::: Vorliegender Text
Das Orakel vom Berge (von Philip K. Dick)
|Der 1962 verfasste Roman spielt im selben Jahr in einer Alternativwelt. Die Achsenmächte haben den zweiten Weltkrieg gewonnen. Die Welt, insbesondere die USA, ist zwischen Japan und Deutschland aufgeteilt. Während das japanische Kaiserreich sich zu einem autokratischen, aber verhältnismäßig rechtsstaatlichen Regime gewandelt hat, treiben die Nazis weltweit ihr Unwesen. Nachdem sie den Völkermord an den Juden beendet haben, wandten sie sich Afrika zu, um nun zu den Sternen zu streben. Dabei nehmen die Spannungen zwischen den Nationalsozialisten und dem japanischen Kaiserreich immer weiter zu. Von alldem zunächst unbehelligt arbeiten Frank Frink und Robert Childan im japanisch besetzten Kalifornien. Weiße sind nur Bürger der zweiten Klasse, werden jedoch für ihre untergegangene Kultur geschätzt. Am meisten Geld verdient man daher mit dem Antiquitätenhandel, wobei die meisten „Antiquitäten“ gefälscht sind. Zu Beginn der Handlung trifft der deutsche Agent Rudolf Wegener ein, der einen Angriff auf Japan verhindern möchte. Frinks Ex-Frau Julia trifft derweil im selbstverwalteten amerikanischen Süden auf einen Nazi-Agenten mit weniger guten Absichten.
Es geschieht wenig in Dicks Alternativweltroman. Die wichtigsten Ereignisse sind die Warnung vor dem drohenden Angriff der Nazis auf Japan und die Verhinderung eines Attentats durch Julia Frink. Trotz dieser Ereignisarmut liest sich der Roman fließend und spannend. Denn Dick zeigt einmal mehr, dass er eine komplexe Gesellschaft in knappen Augen entstehen lassen kann. Wenig wird erklärt, stattdessen kann der Leser sich aus dem Endergebnis den geschichtlichen Verlauf in der Alternativwelt zusammenreimen. Nur sporadisch werden Hinweise geliefert, woran die unterschiedliche Entwicklung zu unserer Welt liegen könnte. Es kristallisiert sich heraus, dass die fiktive Ermordung Franklin D. Roosevelts der Auslöser für die andere Entwicklung war.
::::::
Arbeitsanweisungen
1) Welches Ereignis stellt sich laut dem Text über „Das Orakel vom Berge“ als Auslöser für die andere Entwicklung der Alternativwelt heraus?
2) Nimm den Text über „Das Orakel vom Berge“ wieder auf und schreibe ihn nach seinem letzten Satz weiter.
::: Bereitgestellte Angaben
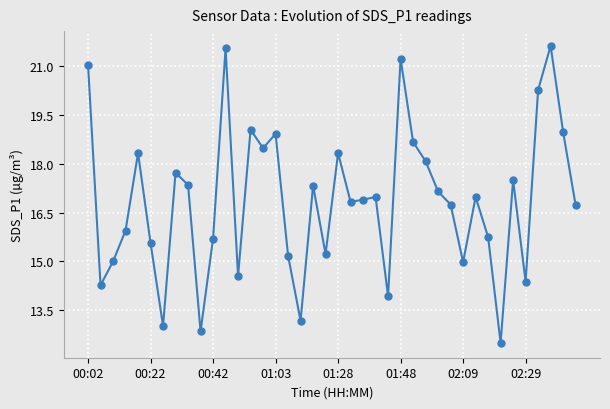

How many points are higher than both their immediate neighbors (excluding endpoints)?

12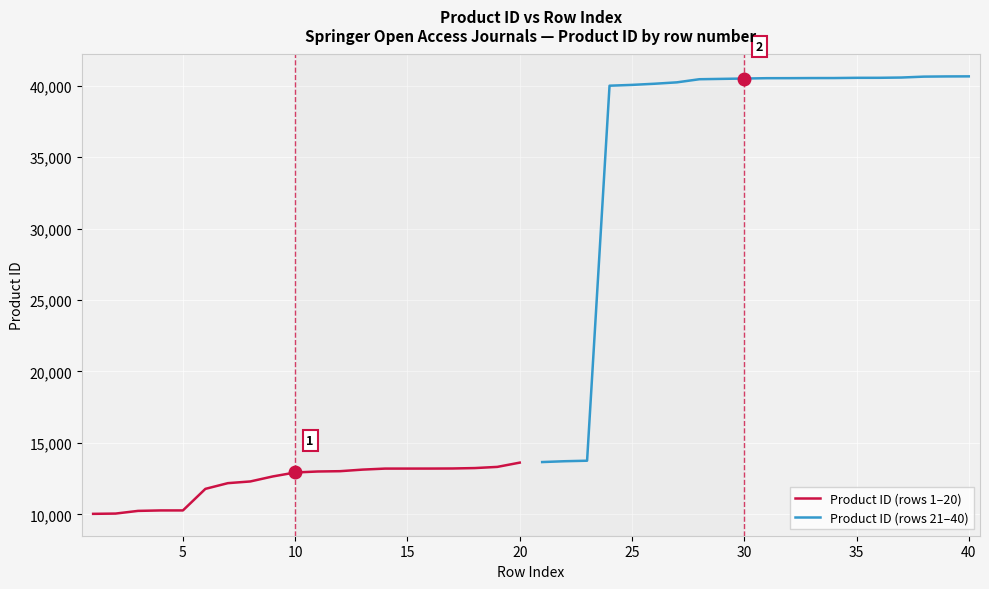

Which series has the largest total across all categories?

Product ID (rows 21–40)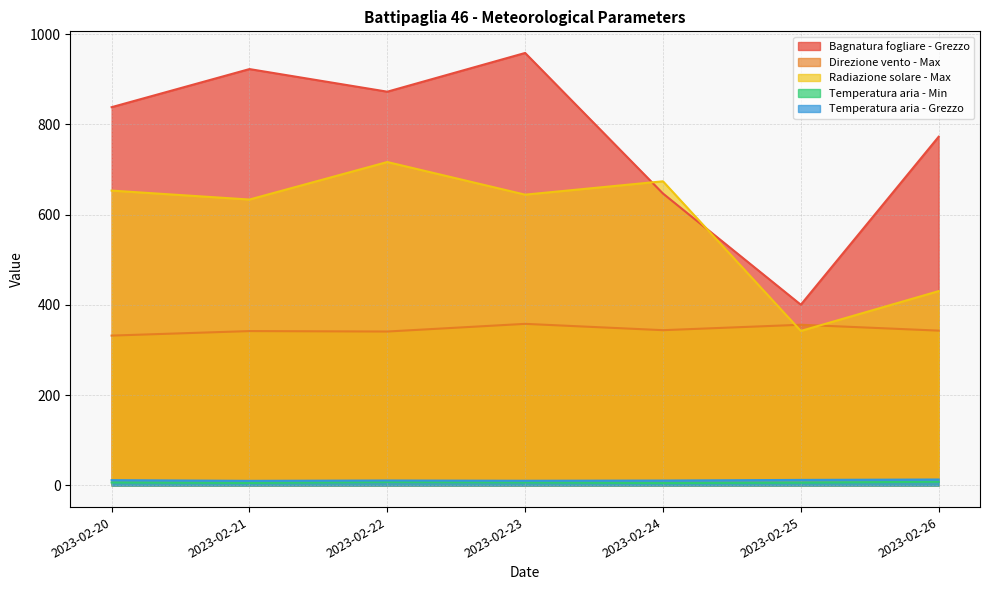

What is the difference between the highest and lowest values at 2023-02-25?

394.2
::::::
Antworten nach Nummer
1) Die fiktive Ermordung Franklin D. Roosevelts.

2)
Geschickt webt Dick einen Roman in seinen Roman. Unter dem Titel „Die Plage der Heuschrecke“ veröffentlicht ein Südstaaten-Autor die Geschichte der siegreichen Alliierten. Jeder Charakter kommt in irgendeiner Form mit diesem Buch in Berührung, obwohl es von den Nazis verboten und von den Japanern nur toleriert wird. Dadurch erfährt der Leser Ausschnitte aus der Geschichte des Buches. Die Alliierten gewinnen zwar, aber die Geschichte nimmt dennoch einen anderen Verlauf. Großbritannien setzt sich in der nunmehr dritten Alternativwelt durch und lässt das britische Imperium wiederauferstehen. Dieser Version der Realität zeigt zum einen, dass die Bewohner einer japanisch-deutsch dominierten Welt sich keine pluralistisch-demokratische Weltordnung vorstellen können – denkt man heute. Denn 1962 bestand in der west–ost-Konfrontation ja noch die realistische Gefahr eines dritten Weltkrieges. Letztlich spielt Dick hier also mit verschiedenen Blockmöglichkeiten.
Erwähnenswert ist die wiederholte Rolle des titelgebenden Orakels. Hier stellt sich gegen Ende heraus, dass dessen Tipps das Buch „Die Plage der Heuschrecke“ ermöglicht haben. Das große Vertrauen der Japaner und der Bürger in den von ihnen besetzten Gebieten in das Orakel ist beachtlich, fast alle Charaktere benutzen es als Grundlage für ihre Entscheidungen.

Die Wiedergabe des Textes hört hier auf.